Ok. First I have to buy the smoked salt, which can be expensive, so I wanted to ask first. If I decide to try it with smoked salt, I'll post photos.


----------



## chef jimmyj (Apr 24, 2012)

Caution my friend...Many Spice companies flavor their salt with smoke powder or smoke oil. These range in the $6-$13 a pound. You can make your own or these guys have the Real Deal actual Smoked salt for $10 a Lb with free shipping. Have fun...JJ

BTW: Look over the sight, they have a few different types and flavors of smoked salt.

http://www.saltworks.us/shop/product.asp?idProduct=968


----------



## tastysmoke (Apr 24, 2012)

Thanks for the tip.  I know a spice shop where I can get the real deal, but it's more expensive than $10/lb. They have alder and hickory.


----------



## daveomak (Apr 24, 2012)

smoke, try making your own....  others here have smoked salt....   Get some sea salt in the size crystal you want and put it in an aluminum pan in the smoker... In a few hours you will have $10-$20 $$$/lb salt....  Good luck..... take pics....  Dave


----------



## custom99 (Apr 24, 2012)

I make my salt with coarse sea salt. It is easier to work with when smoking it. I pour in on a splatter screen and smoke it for about 8-10 hours. After i am done I put it in a little electric grinder and grind it into a smaller crystal. My experience with finer salt is that I lose a lot of salt thru the screen even though it is a super fine mesh screen.


----------



## smokinhusker (Apr 24, 2012)

I've smoked coarse sea salt with no problems. The first time I did it on a paper plate and kept stirring it, but the spatter screen works well too. I then grind it to the coarseness I want. Works great with dehydrated and ground jalapenos!


----------



## tastysmoke (Apr 25, 2012)

If I had a place for a smoker I'd do that, but I don't.  I'm working on getting a friend to let me use their yard, and if that ever works out, I might try my own salt.


----------



## daveomak (Apr 25, 2012)

tastysmoke said:


> If I had a place for a smoker I'd do that, but I don't.  I'm working on getting a friend to let me use their yard, and if that ever works out, I might try my own salt.


TS, morning.... If you had one of Todd's Amazing Smoke Generators, and a cardboard box, you could smoke salt, cheese, nuts......  anything that cold smokes is fair game.....  

If you added a chimney to it, you could place the box and stuff on the stove top, turn on the exhaust fan and smoke in the kitchen....(as long as your exhaust fan is NOT the recirc type) 

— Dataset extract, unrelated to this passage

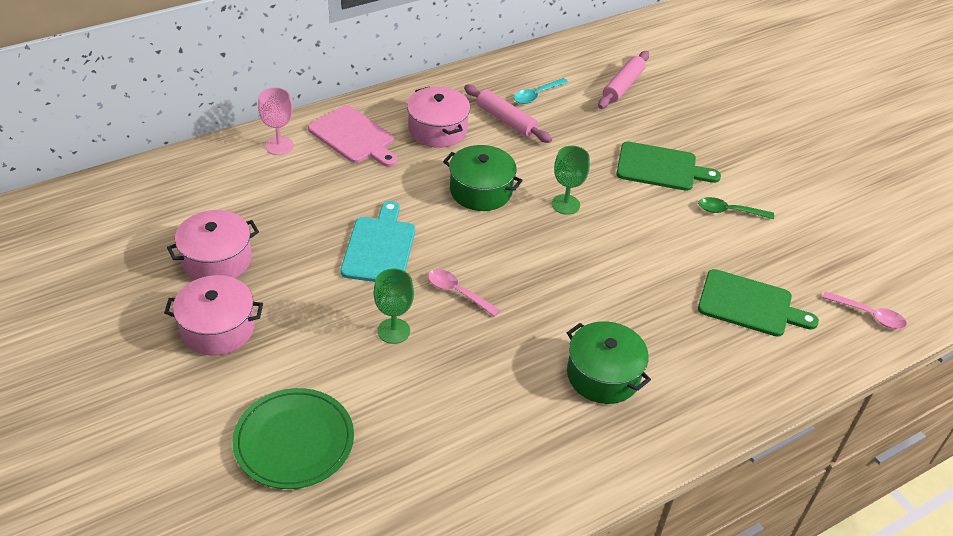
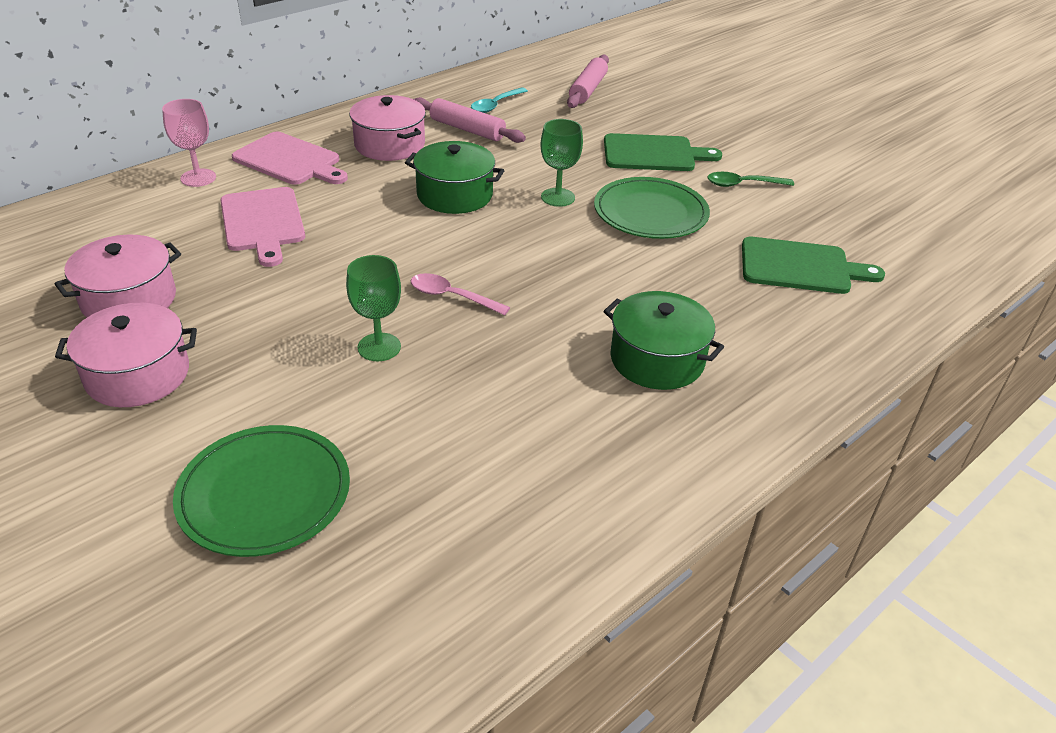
camera: 10 degrees left, 5 degrees down
turquoise cutting board [341,201,415,282] -> none
pink spoon [822,291,907,329] -> none
none -> pink cutting board [220,187,305,267]
none -> green plate [594,177,710,239]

Or like chefs do on TV...  metal pan and lid..... wood chips... on a stove top burner.....  or in the BBQ....


----------



## tastysmoke (Apr 25, 2012)

Yeh I wanna get one of those, as long as I can convince my friend to use the yard.  I don't think I could get away with using the community grills here for the whole day.  My exhaust is recirculating.


----------